## WRITTEN PROBLEM A
Answer these questions about the forum thread:
(i) What drivetrain setup was the opening poster running?
(ii) What hub was the 40-spoke wheel built around?
(iii) How many years ago did the last poster get a first Rohloff?
=== DOCUMENT PASSAGE ===
# Watch This Space



## Ailuropoda (Dec 15, 2010)

Just got the word from those magnificent wheel-constructing bastards at Wheelbuilder.com that my Rohloff hub-equipped wheel is on the way.

I am going to put it on my Salsa EL Mariachi Ti and I hope to use it on next year's Tour Divide.

I attempted the Tour Divide this year but failed to complete the race. I'm not blaming my equipment. I just didn't have the right mental attitude and I was very unprepared to say the least. With that being said, I did have some significant drivetrain problems including several broken chains, a bent derailleur, and the usual problems with mud and dust. 

I'm kind of coming out with this post. I was ashamed to fail and I'm now starting to recover and plan the rematch. 


I was running a SRAM X9 2x10 setup with a 36/22 crank and an 11-36 cassette. 

In any case, I have pored over this forum, Bikepacking.net, and the rest of the internet for anything I could learn about the Rohloff, both good and bad. The general consensus is that it's pretty stout and reliable but the question of efficiency and drag has not been settled. I weighed the pros and cons and decided to give it an expensive try.

So expensive that I sold my Stumpjumper FSR (with a SRAM XX1 drivetrain and Crankbrother Iodine wheels) to pay for what is going to turn out to be about a $2000 upgrade...if you count the cost of the hub, the rest of the wheel, the alternator plate, chain, and new crank. This will make my El Mariachi the most expensive bike I have ever, or will probably ever, own. We're well into the S-Works price range here, ha ha. 

I am under strict orders from my lovely new bride (also an avid cyclist) that we must cull the herd of bikes in our house so selling the Stumpy, although a difficult decision, killed two birds with one stone. 

The El Mariachi frame was beautiful to ride, by the way. With Jones Loop H bars and a Niner fork I had no complaints about that. And the above-mentioned bastards built me a hell-for-stout 40-spoke wheel around a White Industries XMR hub that ran like a Timex. 

I'm going to take a lot of pictures of the build and post them here just to give people an idea of what is involved. And I will, with all of your indulgences and with great respect to those of you who are seasoned veterans of internally geared hubs, post my impressions of the how it works. 

I'll try to be honest and, despite the price, I'm prepared to admit that it was a bad idea if I don't like it. I'm not going 2700 miles on something that I don't like.


----------



## buell (Oct 15, 2015)

pretty pretty cool.


----------



## fokof (Apr 24, 2006)

Rohloff is kind of an Acquired taste ,shifting takes a bit of time to get used to.
Had my first one 12 years ago , still running stronger than ever. It has paid itself over these years compared to derailleur bent , chains , cassettes etc....
=== MATERIAL PROVIDED ===
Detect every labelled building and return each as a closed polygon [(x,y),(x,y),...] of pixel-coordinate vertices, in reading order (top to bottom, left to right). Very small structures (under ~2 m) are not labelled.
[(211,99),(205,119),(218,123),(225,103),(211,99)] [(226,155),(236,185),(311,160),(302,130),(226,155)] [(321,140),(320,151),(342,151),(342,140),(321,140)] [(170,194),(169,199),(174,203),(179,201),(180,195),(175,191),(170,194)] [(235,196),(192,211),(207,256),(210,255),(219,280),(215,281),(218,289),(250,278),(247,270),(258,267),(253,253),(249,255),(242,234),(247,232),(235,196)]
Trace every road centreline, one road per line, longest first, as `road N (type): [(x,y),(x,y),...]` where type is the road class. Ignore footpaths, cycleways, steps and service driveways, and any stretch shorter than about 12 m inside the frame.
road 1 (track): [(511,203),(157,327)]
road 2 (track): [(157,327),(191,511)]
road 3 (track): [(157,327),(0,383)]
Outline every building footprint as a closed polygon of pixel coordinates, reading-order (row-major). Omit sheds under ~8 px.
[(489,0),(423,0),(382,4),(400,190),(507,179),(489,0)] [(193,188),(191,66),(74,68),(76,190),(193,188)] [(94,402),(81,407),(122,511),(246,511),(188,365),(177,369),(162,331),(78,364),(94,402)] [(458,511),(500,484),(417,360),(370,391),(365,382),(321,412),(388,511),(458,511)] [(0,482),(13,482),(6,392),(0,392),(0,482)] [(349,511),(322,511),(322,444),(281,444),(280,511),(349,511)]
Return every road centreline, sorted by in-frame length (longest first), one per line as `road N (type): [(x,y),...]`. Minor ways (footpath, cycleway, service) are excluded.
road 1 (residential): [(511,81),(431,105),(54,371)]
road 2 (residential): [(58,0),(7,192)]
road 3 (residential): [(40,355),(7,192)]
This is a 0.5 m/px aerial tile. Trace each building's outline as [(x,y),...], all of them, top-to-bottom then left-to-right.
===
## WRITTEN PROBLEM B
Can you locate every line of the entries that contains the word "longest" and copy each one in full? Case counts.

## COMPLETE OUTPUT A
(i) A SRAM X9 2x10 setup with a 36/22 crank and an 11-36 cassette.
(ii) A White Industries XMR hub.
(iii) 12 years ago.

## COMPLETE OUTPUT B
Trace every road centreline, one road per line, longest first, as `road N (type): [(x,y),(x,y),...]` where type is the road class. Ignore footpaths, cycleways, steps and service driveways, and any stretch shorter than about 12 m inside the frame.
Return every road centreline, sorted by in-frame length (longest first), one per line as `road N (type): [(x,y),...]`. Minor ways (footpath, cycleway, service) are excluded.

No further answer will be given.